Мать словно подменили. Если я проливала компот, она кричала: «Весь в отца, криворукий!» Я решила, что папа ушёл из-за меня — потому что я плохая. Так и выросла с этим камнем на душе.
— Ну почему ты такая неряха? — вздыхала мать, глядя на мои запачканные рукава. — Все девочки как девочки, а ты…
Я из кожи вон лезла, чтобы ей угодить. Выводила буквы до ночи, пока почерк не стал каллиграфическим. Но мать даже не заметила.
Потом она вышла замуж за дядю Серёжу. Стало легче — она перестала на меня орать. Дядя Серёжа заходил в мою комнату, помогал с уроками, гладил по голове. Однажды спросил:
— Кого хочешь — братика или сестрёнку?
Я промолчала. Хотелось, чтобы просто любили меня.
Несколько дней, пока мать лежала в роддоме, были самыми счастливыми. Мы жили вдвоём с дядей Серёжей — никаких криков. Я даже стала звать его папой. Но потом мать вернулась с Вовкой.
Новорождённый орал сутками. Я возненавидела его. Теперь даже дядя Серёжа не замечал меня. А когда Вовка подрос и начал ходить, мать обвиняла меня в каждом его синяке.
Всю любовь получал он. Мать взахлёб рассказывала, как он впервые сел, встал, сказал «мама». Только дядя Серёжа спрашивал про мои пятёрки.
И тогда в моей голове созрела мысль: если Вовки не станет, меня снова будут любить.
Летом мы поехали в Сочи. Море, солнце, пальмы — рай. В тот день мать загорала под огромной соломенной шляпой, дядя Серёжа читал «Братьев Карамазовых».
— Можно искупнемся? — спросила я.
Вовка тут же затопал за мной.
— Смотри за братом, — предупредил дядя Серёжа.
Мы зашли в воду. Вовка крепко сжимал мою руку. Я оглянулась — мать спала, дядя Серёжа уткнулся в книгу.
Вода уже доходила Вовке до груди. Я разжала пальцы.
— Смотри, медуза! — показала я вдаль.
Он шагнул — и провалился в яму.
Я видела, как он барахтается, как пузыри воздуха поднимаются к поверхности. Видела его широкие, недоумённые глаза.
И только тогда закричала.
Дядя Серёжа уже бежал, сбивая с ног отдыхающих. Вытащил Вовку — тот только воду откашлял.
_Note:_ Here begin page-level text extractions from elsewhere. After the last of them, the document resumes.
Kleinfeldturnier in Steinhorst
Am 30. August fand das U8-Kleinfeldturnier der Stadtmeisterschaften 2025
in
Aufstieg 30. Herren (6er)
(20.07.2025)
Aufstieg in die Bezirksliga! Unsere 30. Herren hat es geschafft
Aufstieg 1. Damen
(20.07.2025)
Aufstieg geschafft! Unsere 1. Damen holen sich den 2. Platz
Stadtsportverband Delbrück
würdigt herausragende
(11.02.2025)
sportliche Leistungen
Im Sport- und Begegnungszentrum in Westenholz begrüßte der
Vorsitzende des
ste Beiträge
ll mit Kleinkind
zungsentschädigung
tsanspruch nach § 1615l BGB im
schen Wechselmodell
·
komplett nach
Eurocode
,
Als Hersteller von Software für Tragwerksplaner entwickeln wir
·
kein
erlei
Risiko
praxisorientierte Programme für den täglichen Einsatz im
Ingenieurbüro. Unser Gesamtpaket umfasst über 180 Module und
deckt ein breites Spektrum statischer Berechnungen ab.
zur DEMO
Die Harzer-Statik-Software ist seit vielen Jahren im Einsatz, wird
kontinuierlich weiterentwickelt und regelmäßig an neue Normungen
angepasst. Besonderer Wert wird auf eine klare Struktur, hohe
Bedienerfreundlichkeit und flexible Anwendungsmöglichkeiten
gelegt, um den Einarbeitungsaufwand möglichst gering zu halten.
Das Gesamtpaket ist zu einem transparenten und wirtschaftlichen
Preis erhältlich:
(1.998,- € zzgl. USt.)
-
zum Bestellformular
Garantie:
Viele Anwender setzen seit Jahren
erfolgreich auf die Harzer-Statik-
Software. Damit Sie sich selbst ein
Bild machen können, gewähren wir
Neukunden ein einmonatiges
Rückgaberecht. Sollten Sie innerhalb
Но взгляд дяди Серёжи… До сих пор снится.
Он ничего не сказал матери. Только с тех пор никогда не оставлял нас одних.
***
— Привет! — кричу я, замечая Егора в кафе.
Он встаёт, целует меня в щёку. Со стороны можно подумать, что мы пара.
— Заказал кофе и плюшки, как ты любишь.
— Спасибо, но я не голодна.
Брат набрасывается на выпечку, как волчонок. Я молча пододвигаю ему свою тарелку.
— Ну, что придумал насчёт мамы?
— Мы с Леной нашли крутой вариант. Но мне одному не потянуть. Поможешь?
— Конечно.
Мать всегда благодарила меня с холодной улыбкой, а его подарки — даже самые дурацкие — разглядывала с восторгом. Но я уже не обижаюсь.
— Будет подарок от нас двоих, — говорит Егор.
Потом он вдруг хитро подмигивает:
— Вон тот тип на тебя пялится. А мне пора.
И исчезает, оставив мне вафельный стакан с пломбиром. Через минуту ко мне подсаживается тот самый «тип» — оказывается, мы пересекались в бизнес-центре на Красной Пресне.
Я больше не боюсь матери и не ищу её любви.
Говорят, дочери повторяют судьбу матерей. Враньё. Я знаю точно: своих детей буду любить без условий. И никогда не позволю себе разглядеть в их глазах ту боль, что когда-то была в моих.